本当に神がいるなら、奪い合い、殺し合うことが確実になる聖地をこんなに近くに作るかい、
とますます神を信じられなくなった。


    ISR.F       WHAT  IS  ISRAEL?

 嘆きの壁近くで地元のヤツらと話をしていた時、
「ユダヤ人は世界中にちりちりになって可愛そうだったんだぜ。だから約束の地に我々ユダヤ人は国を造った・・・」
という話が出た。
  そこで、『 中国人の方がもっと世界中いろんな所に住んでいるけど、誰も万里の長城の前で泣いているヤツは居ないぜ、第一そんな何千年も前の約束はとっくに時効だよ。ここには他の人が住んでいたじゃないか 』と言ってやったらヤバイ雰囲気になった。
 イスラエル人は世界一自己愛、自国愛が強く、わがままな国民で、後にアメリカへ行った時、いろんな所にホロコーストミュージーアムがあって“ 虐められ自慢 ”にはうんざりして驚いたが、ガザ地区のパレスチナ人街に行った時、即、ここに来る前に訪れた東ヨーロッパの旧ユダヤ人ゲットーを思い出した。

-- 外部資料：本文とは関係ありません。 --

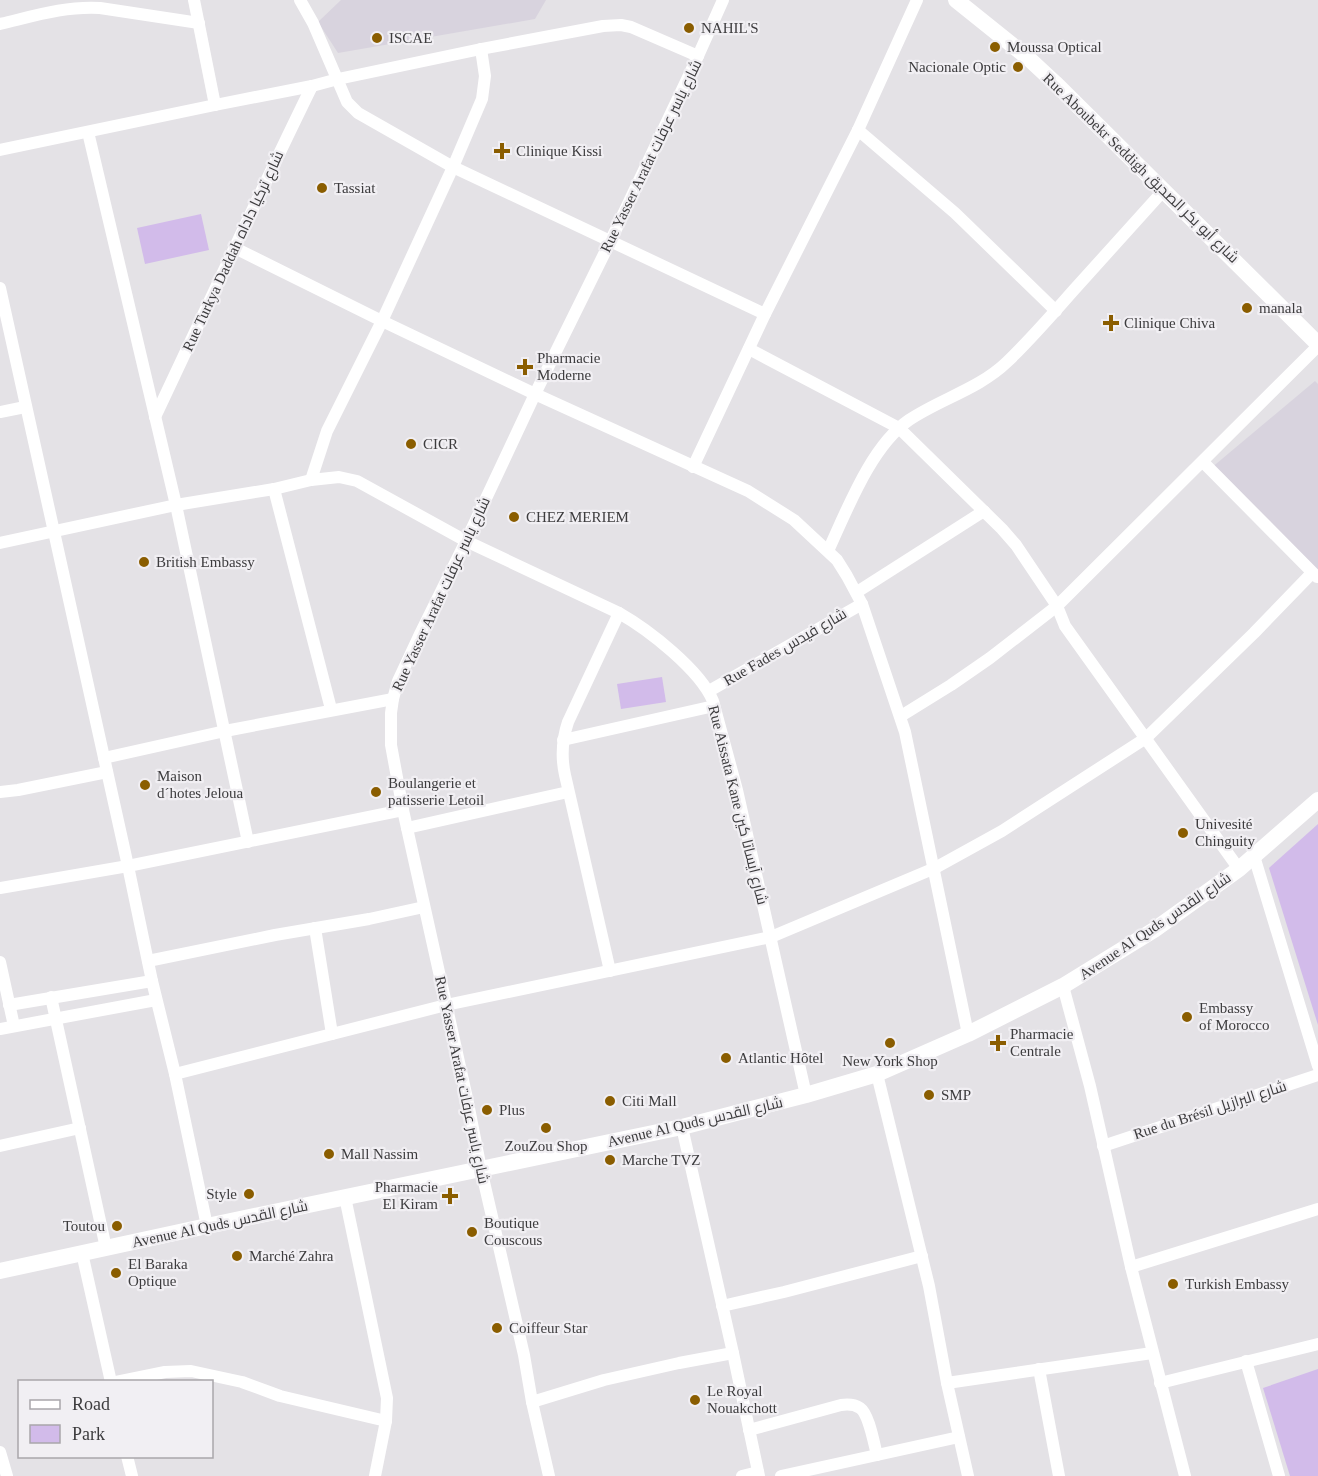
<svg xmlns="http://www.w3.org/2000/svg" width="1318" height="1476" viewBox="0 0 1318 1476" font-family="'Times New Roman',Cairo,serif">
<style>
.built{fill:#d8d3de}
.green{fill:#d2bbea}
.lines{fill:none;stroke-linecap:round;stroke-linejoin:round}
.street{stroke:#fff;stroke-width:12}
.secondary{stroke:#fff;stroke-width:16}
.poi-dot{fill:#8a5d00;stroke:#f1eff3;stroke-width:2}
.labels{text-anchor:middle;stroke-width:4.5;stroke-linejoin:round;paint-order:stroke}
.poi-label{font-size:15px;fill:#3d3c3e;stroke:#f1eff3;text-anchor:start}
.street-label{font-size:15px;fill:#3d3c3e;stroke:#f1eff3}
</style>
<rect width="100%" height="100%" fill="#e4e2e6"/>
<g class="built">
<path d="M341 0H546L535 19 338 53 318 22Z"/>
<path d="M1315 381 1318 384V573L1210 469Z"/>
</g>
<g class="green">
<path d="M201 214 209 250 145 264 137 228Z"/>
<path d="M662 677 666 702 621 709 617 684Z"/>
<path d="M1318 824V1025L1269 868Z"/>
<path d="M1318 1369V1476H1290L1263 1388Z"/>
</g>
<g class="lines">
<g class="street">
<path d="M194 0 215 105"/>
<path d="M300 0 313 23 347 102 358 113 453 167 765 314"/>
<path d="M0 24C34 16 65 6 100 8L199 23"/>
<path d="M858 130 955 213 1056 311"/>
<path d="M88 132 176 505 248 842"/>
<path d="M0 150 215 105 312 86 338 79 481 49 603 26 621 25 631 27 698 56"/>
<path d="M235 248 382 321 535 394 748 491 794 520 837 560 847 576 862 604 905 732 968 1034"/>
<path d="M0 288 128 866 152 981 175 1074 207 1226"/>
<path d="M749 349 899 428 1002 529 1016 545 1057 606 1065 626 1239 869"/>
<path d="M0 412 25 407"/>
<path d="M155 417C207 307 258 196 312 86"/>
<path d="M1203 462 1317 577"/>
<path d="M693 467 765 314 858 130 917 0"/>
<path d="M311 480 327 431 382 321 453 167 482 99 485 76 481 49"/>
<path d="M274 489 331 709"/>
<path d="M0 543 176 505 274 489 311 480 339 477 357 481 466 541 619 613C649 630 700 670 713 701L737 790 806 1095"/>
<path d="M828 551C847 510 871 446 909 420 940 399 979 389 1007 362 1030 340 1051 316 1072 292 1103 258 1133 224 1164 190"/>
<path d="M857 592 984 511"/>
<path d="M709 691 862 604"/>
<path d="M901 716 951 685 990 658 1057 606 1318 346"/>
<path d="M563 740 714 706"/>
<path d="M104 758 225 731 393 699"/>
<path d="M0 792 18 790 107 772"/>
<path d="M407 828 568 792"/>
<path d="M1254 856 1318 1066"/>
<path d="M0 888 128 866 403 810"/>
<path d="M315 928 332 1034"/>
<path d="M148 961 275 935 369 919 424 907"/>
<path d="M0 962 14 1026"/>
<path d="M610 971 565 775C561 757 562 740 568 722L619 613"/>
<path d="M1063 986 1090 1086 1131 1267 1185 1476"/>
<path d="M51 997 106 1248"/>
<path d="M9 1005 152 981"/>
<path d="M0 1029 156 1000"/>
<path d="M175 1074 446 1005 771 937 935 868 1002 831 1146 738 1254 633 1312 573"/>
<path d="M877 1074 929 1286 947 1383 968 1476"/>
<path d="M682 1127 733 1353 759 1476"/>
<path d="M0 1146 80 1128"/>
<path d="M1103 1146 1318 1075"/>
<path d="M345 1197 387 1398 386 1421 375 1476"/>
<path d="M82 1253 111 1382"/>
<path d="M1131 1267 1318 1209"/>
<path d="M722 1306 784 1292 922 1256"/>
<path d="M1246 1361 1279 1476"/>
<path d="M1039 1369 1059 1476"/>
<path d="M116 1382 165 1372 191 1371 242 1382 280 1396 386 1421"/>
<path d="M947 1383 1152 1353"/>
<path d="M1160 1383 1318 1344"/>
<path d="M532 1402 604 1380 679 1363 733 1353"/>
<path d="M749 1430 841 1405C848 1404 854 1404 860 1408 869 1414 874 1444 877 1455"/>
<path d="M0 1452 7 1476"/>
<path d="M127 1456 132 1476"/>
<path d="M549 1476 532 1402 524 1355 481 1169 467 1098 403 810 391 745V713L393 699 398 681 420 634 466 541 535 394 610 242 698 56 723 0"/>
<path d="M742 1476 758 1472"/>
<path d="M781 1476 959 1437"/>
</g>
<g class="secondary">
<path d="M956 0 1027 57 1055 83 1318 344"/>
<path d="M0 1271 207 1226 682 1127 806 1095 877 1074 968 1034 1063 986 1154 930 1239 869 1318 800"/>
</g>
</g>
<g class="poi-dot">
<circle cx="689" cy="28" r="6"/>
<circle cx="377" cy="38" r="6"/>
<circle cx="995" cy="47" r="6"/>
<circle cx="1018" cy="67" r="6"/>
<path d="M499 142h6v6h6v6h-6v6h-6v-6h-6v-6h6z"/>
<circle cx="322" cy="188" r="6"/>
<circle cx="1247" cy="308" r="6"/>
<path d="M1108 314h6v6h6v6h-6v6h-6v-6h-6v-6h6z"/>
<path d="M522 358h6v6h6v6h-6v6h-6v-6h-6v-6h6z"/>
<circle cx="411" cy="444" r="6"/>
<circle cx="514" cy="517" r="6"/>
<circle cx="144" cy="562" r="6"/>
<circle cx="145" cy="785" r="6"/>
<circle cx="376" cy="792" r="6"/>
<circle cx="1183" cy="833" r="6"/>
<circle cx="1187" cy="1017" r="6"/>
<circle cx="890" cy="1043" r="6"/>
<path d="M995 1034h6v6h6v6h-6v6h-6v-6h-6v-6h6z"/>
<circle cx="726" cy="1058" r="6"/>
<circle cx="929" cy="1095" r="6"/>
<circle cx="610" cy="1101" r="6"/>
<circle cx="487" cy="1110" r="6"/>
<circle cx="546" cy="1128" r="6"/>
<circle cx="329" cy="1154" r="6"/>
<circle cx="610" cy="1160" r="6"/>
<circle cx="249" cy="1194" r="6"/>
<path d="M447 1187h6v6h6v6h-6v6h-6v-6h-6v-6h6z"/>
<circle cx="117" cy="1226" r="6"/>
<circle cx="472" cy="1232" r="6"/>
<circle cx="237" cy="1256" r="6"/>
<circle cx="116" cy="1273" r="6"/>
<circle cx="1173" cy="1284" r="6"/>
<circle cx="497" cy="1328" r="6"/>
<circle cx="695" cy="1400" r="6"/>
</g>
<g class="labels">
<g class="poi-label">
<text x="701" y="33">NAHIL'S</text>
<text x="389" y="43">ISCAE</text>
<text x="1007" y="52">Moussa Optical</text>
<text x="1006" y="72" text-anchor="end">Nacionale Optic</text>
<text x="516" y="156">Clinique Kissi</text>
<text x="334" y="193">Tassiat</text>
<text x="1259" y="313">manala</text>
<text x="1124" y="328">Clinique Chiva</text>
<text x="537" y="363">Pharmacie<tspan x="537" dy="17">Moderne</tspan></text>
<text x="423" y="449">CICR</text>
<text x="526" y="522">CHEZ MERIEM</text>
<text x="156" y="567">British Embassy</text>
<text x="157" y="781">Maison<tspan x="157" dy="17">d´hotes Jeloua</tspan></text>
<text x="388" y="788">Boulangerie et<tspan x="388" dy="17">patisserie Letoil</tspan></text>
<text x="1195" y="829">Univesité<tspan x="1195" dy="17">Chinguity</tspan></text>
<text x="1199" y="1013">Embassy<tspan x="1199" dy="17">of Morocco</tspan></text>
<text x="1010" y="1039">Pharmacie<tspan x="1010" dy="17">Centrale</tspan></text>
<text x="738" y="1063">Atlantic Hôtel</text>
<text x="890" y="1066" text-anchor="middle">New York Shop</text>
<text x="941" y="1100">SMP</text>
<text x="622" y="1106">Citi Mall</text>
<text x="499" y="1115">Plus</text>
<text x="546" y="1151" text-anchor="middle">ZouZou Shop</text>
<text x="341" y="1159">Mall Nassim</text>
<text x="622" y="1165">Marche TVZ</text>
<text x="438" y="1192" text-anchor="end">Pharmacie<tspan x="438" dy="17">El Kiram</tspan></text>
<text x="237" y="1199" text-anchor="end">Style</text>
<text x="484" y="1228">Boutique<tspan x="484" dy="17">Couscous</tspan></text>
<text x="105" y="1231" text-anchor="end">Toutou</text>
<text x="249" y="1261">Marché Zahra</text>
<text x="128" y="1269">El Baraka<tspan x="128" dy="17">Optique</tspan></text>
<text x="1185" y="1289">Turkish Embassy</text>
<text x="509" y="1333">Coiffeur Star</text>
<text x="707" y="1396">Le Royal<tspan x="707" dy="17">Nouakchott</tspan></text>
</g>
<g class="street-label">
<text transform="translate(651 156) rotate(-64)" y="5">Rue Yasser Arafat شارع ياسر عرفات</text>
<text transform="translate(1141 168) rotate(44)" y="5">Rue Aboubekr Seddigh شارع أبو بكر الصديق</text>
<text transform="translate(233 251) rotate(-65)" y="5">Rue Turkya Daddah شارع تركيا داداه</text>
<text transform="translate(441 594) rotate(-65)" y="5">Rue Yasser Arafat شارع ياسر عرفات</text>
<text transform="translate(785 647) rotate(-30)" y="5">Rue Fades شارع فيدس</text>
<text transform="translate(738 805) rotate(76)" y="5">Rue Aissata Kane شارع آيساتا كين</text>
<text transform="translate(1155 926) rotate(-34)" y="5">Avenue Al Quds شارع القدس</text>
<text transform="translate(462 1080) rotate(78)" y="5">Rue Yasser Arafat شارع ياسر عرفات</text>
<text transform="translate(1210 1110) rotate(-18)" y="5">Rue du Brésil شارع البرازيل</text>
<text transform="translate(695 1122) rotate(-13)" y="5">Avenue Al Quds شارع القدس</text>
<text transform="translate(220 1224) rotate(-12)" y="5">Avenue Al Quds شارع القدس</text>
</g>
</g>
<rect x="18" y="1380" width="195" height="78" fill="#f1eff3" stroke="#a9a7ab" stroke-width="1.5"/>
<rect x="30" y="1400" width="30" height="9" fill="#ffffff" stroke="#a9a7ab" stroke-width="1.5"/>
<text x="72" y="1410" font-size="18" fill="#3d3c3e">Road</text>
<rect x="30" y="1425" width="30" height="18" fill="#d2bbea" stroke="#a9a7ab" stroke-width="1.5"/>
<text x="72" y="1440" font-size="18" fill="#3d3c3e">Park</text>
</svg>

 自分たちがやられて散々懲りているはずのことを他民族に対してヘーキでやるメンタリティは理解できないし許せない。軍隊がやったら防衛で、武器もない個人がしかたなく爆弾抱えて自爆したらテロかい!
 でもイスラエルの人がこれ読んだら怒るだろうなあ。人の言うこと聞かないからなあ。モサドに暗殺されたりして・・・。まあ、アホな男のたわごとですから。